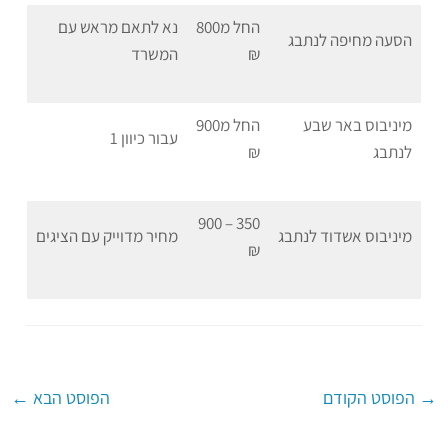
החל מ800
נא לתאם מראש עם
הסעה מחיפה לנתבג
₪
המשרד
מיניבוס באר שבע
החל מ900
עבור כיוון 1
לנתבג
₪
350 – 900
מיניבוס אשדוד לנתבג
מחיר מדוייק עם הציגים
₪
→
הפוסט הקודם
הפוסט הבא
←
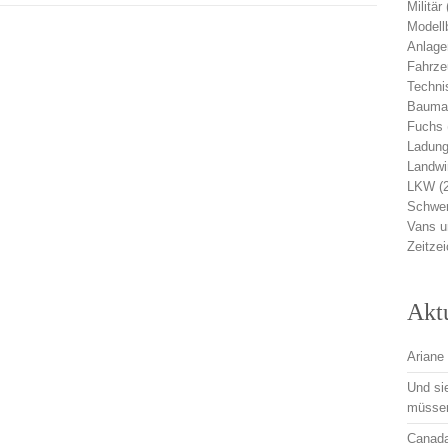
Militär
Modell
Anlage
Fahrz
Techni
Bauma
Fuchs
Ladung
Landwi
LKW
(
Schwer
Vans 
Zeitze
Akt
Ariane 
Und si
müsse
Canadai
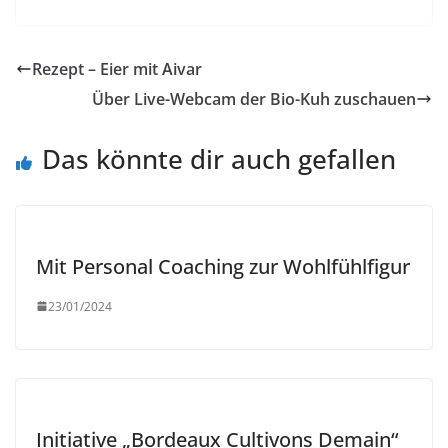
Rezept – Eier mit Aivar
Über Live-Webcam der Bio-Kuh zuschauen
Das könnte dir auch gefallen
Mit Personal Coaching zur Wohlfühlfigur
23/01/2024
Initiative „Bordeaux Cultivons Demain“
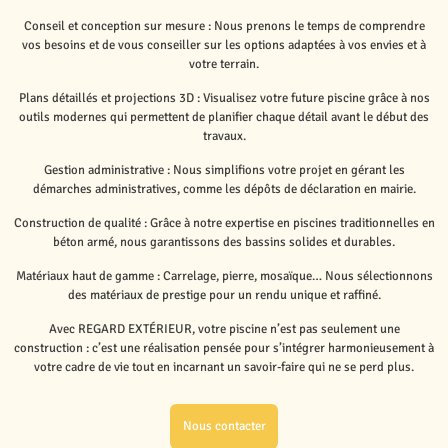
Conseil et conception sur mesure : Nous prenons le temps de comprendre
vos besoins et de vous conseiller sur les options adaptées à vos envies et à
votre terrain.
Plans détaillés et projections 3D : Visualisez votre future piscine grâce à nos
outils modernes qui permettent de planifier chaque détail avant le début des
travaux.
Gestion administrative : Nous simplifions votre projet en gérant les
démarches administratives, comme les dépôts de déclaration en mairie.
Construction de qualité : Grâce à notre expertise en piscines traditionnelles en
béton armé, nous garantissons des bassins solides et durables.
Matériaux haut de gamme : Carrelage, pierre, mosaïque… Nous sélectionnons
des matériaux de prestige pour un rendu unique et raffiné.
Avec REGARD EXTÉRIEUR, votre piscine n’est pas seulement une
construction : c’est une réalisation pensée pour s’intégrer harmonieusement à
votre cadre de vie tout en incarnant un savoir-faire qui ne se perd plus.
Nous contacter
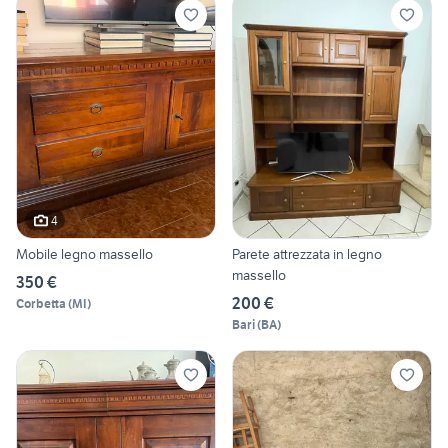
4
Mobile legno massello
Parete attrezzata in legno
massello
350 €
200 €
Corbetta
(
MI
)
Bari
(
BA
)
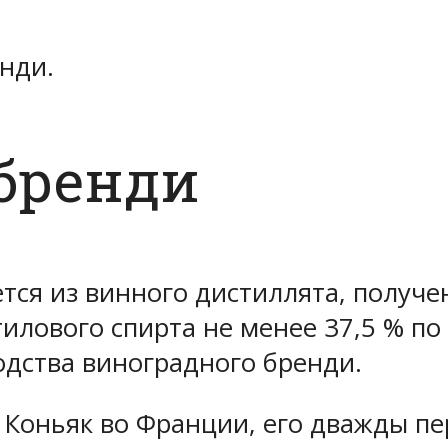
нди.
бренди
тся из винного дистиллята, получе
илового спирта не менее 37,5 % п
дства виноградного бренди.
 Коньяк во Франции, его дважды п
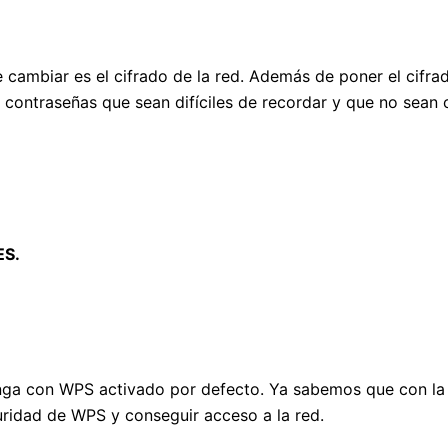
 cambiar es el cifrado de la red. Además de poner el cifra
 contraseñas que sean difíciles de recordar y que no sean 
ES.
nga con WPS activado por defecto. Ya sabemos que con la
ridad de WPS y conseguir acceso a la red.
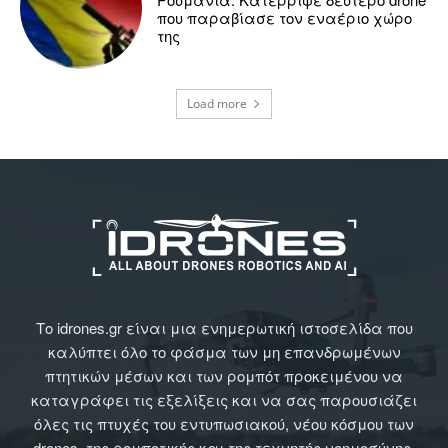
που παραβίασε τον εναέριο χώρο
της
Load more
Το idrones.gr είναι μια ενημερωτική ιστοσελίδα που
καλύπτει όλο το φάσμα των μη επανδρωμένων
πτητικών μέσων και των ρομπότ προκειμένου να
καταγράφει τις εξελίξεις και να σας παρουσιάζει
όλες τις πτυχές του εντυπωσιακού, νέου κόσμου των
drones, της ρομποτικής και της τεχνητής νοημοσύνης.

_ _ _

Problem to work on - Put each line from the start of the material up to and including the line with "Initiative „Bordeaux Cultivons" into a Markdown table with the columns No. and Text, numbering the rows in order. Skip blank lines and leave the pictures out.

Result of this task -
| No. | Text |
|---|---|
| 1 | החל מ800 |
| 2 | נא לתאם מראש עם |
| 3 | הסעה מחיפה לנתבג |
| 4 | ₪ |
| 5 | המשרד |
| 6 | מיניבוס באר שבע |
| 7 | החל מ900 |
| 8 | עבור כיוון 1 |
| 9 | לנתבג |
| 10 | ₪ |
| 11 | 350 – 900 |
| 12 | מיניבוס אשדוד לנתבג |
| 13 | מחיר מדוייק עם הציגים |
| 14 | ₪ |
| 15 | → |
| 16 | הפוסט הקודם |
| 17 | הפוסט הבא |
| 18 | ← |
| 19 | Militär |
| 20 | Modell |
| 21 | Anlage |
| 22 | Fahrz |
| 23 | Techni |
| 24 | Bauma |
| 25 | Fuchs |
| 26 | Ladung |
| 27 | Landwi |
| 28 | LKW |
| 29 | ( |
| 30 | Schwer |
| 31 | Vans  |
| 32 | Zeitze |
| 33 | Akt |
| 34 | Ariane  |
| 35 | Und si |
| 36 | müsse |
| 37 | Canadai |
| 38 | Rezept – Eier mit Aivar |
| 39 | Über Live-Webcam der Bio-Kuh zuschauen |
| 40 | Das könnte dir auch gefallen |
| 41 | Mit Personal Coaching zur Wohlfühlfigur |
| 42 | 23/01/2024 |
| 43 | Initiative „Bordeaux Cultivons Demain“ |